A: Movement of fluid in the cochlea causes waves to pass through the basilar membrane, which is analyzed for frequency.

Question 24

Q: What is the role of hair cells in the cochlea?

Answer 24

A: Hair cells in the cochlea detect vibrations in the basilar membrane and change their firing rate when bent.

Question 25

Q: What does it mean that hair cells are tonotopic?

Answer 25

A: Hair cells are tonotopic, meaning they respond preferentially to particular frequencies.

Question 26

Q: How is the auditory system different from the visual system in terms of organization?

Answer 26

A: The auditory system is tonotopic (organized by frequency), whereas the visual system is retinotopic (organized by spatial location on the retina).

Question 27

Q: What is tonotopic cortical organization, and where is it maintained?

Answer 27

A: Tonotopic cortical organization is the spatial arrangement of neurons that respond to different frequencies.
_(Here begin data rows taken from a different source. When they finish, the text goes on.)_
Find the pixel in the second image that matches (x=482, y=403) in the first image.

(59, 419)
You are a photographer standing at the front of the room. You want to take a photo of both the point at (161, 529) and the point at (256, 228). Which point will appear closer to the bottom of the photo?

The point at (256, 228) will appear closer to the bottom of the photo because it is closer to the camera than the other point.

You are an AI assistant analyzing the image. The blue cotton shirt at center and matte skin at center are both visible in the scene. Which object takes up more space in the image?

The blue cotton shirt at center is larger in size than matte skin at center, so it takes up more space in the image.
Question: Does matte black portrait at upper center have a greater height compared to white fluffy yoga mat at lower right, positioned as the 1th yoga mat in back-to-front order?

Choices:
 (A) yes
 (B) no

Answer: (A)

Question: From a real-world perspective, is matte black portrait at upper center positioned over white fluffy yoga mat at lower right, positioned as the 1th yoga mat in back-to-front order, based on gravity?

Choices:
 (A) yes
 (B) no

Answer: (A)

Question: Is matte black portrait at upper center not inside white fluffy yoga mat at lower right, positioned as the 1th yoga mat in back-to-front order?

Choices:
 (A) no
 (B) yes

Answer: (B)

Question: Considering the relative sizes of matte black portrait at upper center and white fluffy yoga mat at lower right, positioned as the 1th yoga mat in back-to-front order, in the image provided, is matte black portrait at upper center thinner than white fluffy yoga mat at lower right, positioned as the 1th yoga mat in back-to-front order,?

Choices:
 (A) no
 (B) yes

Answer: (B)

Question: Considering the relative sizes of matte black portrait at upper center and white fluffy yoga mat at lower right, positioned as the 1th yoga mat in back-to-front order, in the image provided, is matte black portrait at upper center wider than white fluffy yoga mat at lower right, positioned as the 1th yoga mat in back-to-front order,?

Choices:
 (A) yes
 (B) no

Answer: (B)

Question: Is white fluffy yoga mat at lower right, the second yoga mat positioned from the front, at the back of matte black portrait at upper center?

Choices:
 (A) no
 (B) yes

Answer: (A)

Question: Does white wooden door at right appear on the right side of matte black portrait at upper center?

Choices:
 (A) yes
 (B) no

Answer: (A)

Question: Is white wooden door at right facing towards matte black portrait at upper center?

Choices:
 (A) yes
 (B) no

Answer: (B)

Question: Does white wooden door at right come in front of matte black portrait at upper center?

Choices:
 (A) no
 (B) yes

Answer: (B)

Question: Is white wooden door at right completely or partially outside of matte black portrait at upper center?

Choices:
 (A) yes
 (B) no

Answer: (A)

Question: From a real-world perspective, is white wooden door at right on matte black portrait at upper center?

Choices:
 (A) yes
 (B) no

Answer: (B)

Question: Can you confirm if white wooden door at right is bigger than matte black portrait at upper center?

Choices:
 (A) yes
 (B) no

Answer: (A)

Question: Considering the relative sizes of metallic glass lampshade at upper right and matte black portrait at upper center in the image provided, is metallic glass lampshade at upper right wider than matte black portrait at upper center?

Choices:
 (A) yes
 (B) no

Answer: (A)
It is maintained as far as the primary auditory cortex in the temporal lobe, where neurons next to each other respond to neighboring frequencies.

Question 28

Q: What are the steps in auditory transduction?

Answer 28

A:

Air pressure changes (kinetic).
Vibration of the eardrum -> middle ear -> oval window (mechanical).
Cochlear fluid flows (kinetic).
Hair cells bend (mechanical).
Auditory nerves fire (neural).

Question 29

Q: What determines the pitch and loudness of a sound?

Answer 29

A: Pitch depends on the frequency of the sound wave, and loudness depends on the amplitude.

Question 30

Q: How are pitch and loudness perceived in relation to each other?

Answer 30

A: They are not completely independent; more intense low-frequency sounds are perceived as lower pitch, and the perception of loudness is affected by frequency, with low frequencies needing to be more intense to be perceived as equally loud.

Question 31

Q: How is space perception in hearing different from vision?

Answer 31

A: Unlike direct depth perception in vision, space perception in hearing is indirect, relying on cues such as loudness, the Doppler effect, interaural intensity differences, and interaural time differences.

Question 32

Q: What are monaural cues for auditory space perception?

Answer 32

A: Monaural cues (from one ear) include loudness and the Doppler effect, which is the change in frequency relative to distance.

Question 33

Q: Why are binaural cues important for perceiving direction of sound?

Answer 33

A: Binaural cues (using both ears) are important for perceiving direction because of interaural intensity differences, the head shadow effect, and interaural time differences.

Question 34

Q: What is the head shadow effect?

Answer 34

A: The head shadow effect occurs because sound to one ear must travel further and diffuse around the head, causing attenuation of the sound.

Question 35

Q: What is the significance of interaural time differences?

Answer 35

A: Interaural time differences, which can be up to 0.07 seconds, help in localizing the direction of sound.

Question 36

Q: How do head movements contribute to auditory space perception?

Answer 36

A: Head movements help in perceiving the vertical location of a sound source.

Question 37

Q: What is auditory grouping or streaming?

Answer 37

A: Auditory grouping or streaming is the process by which sounds are grouped into streams based on their proximity in space, time, and frequency, similar to figure-ground separation in vision.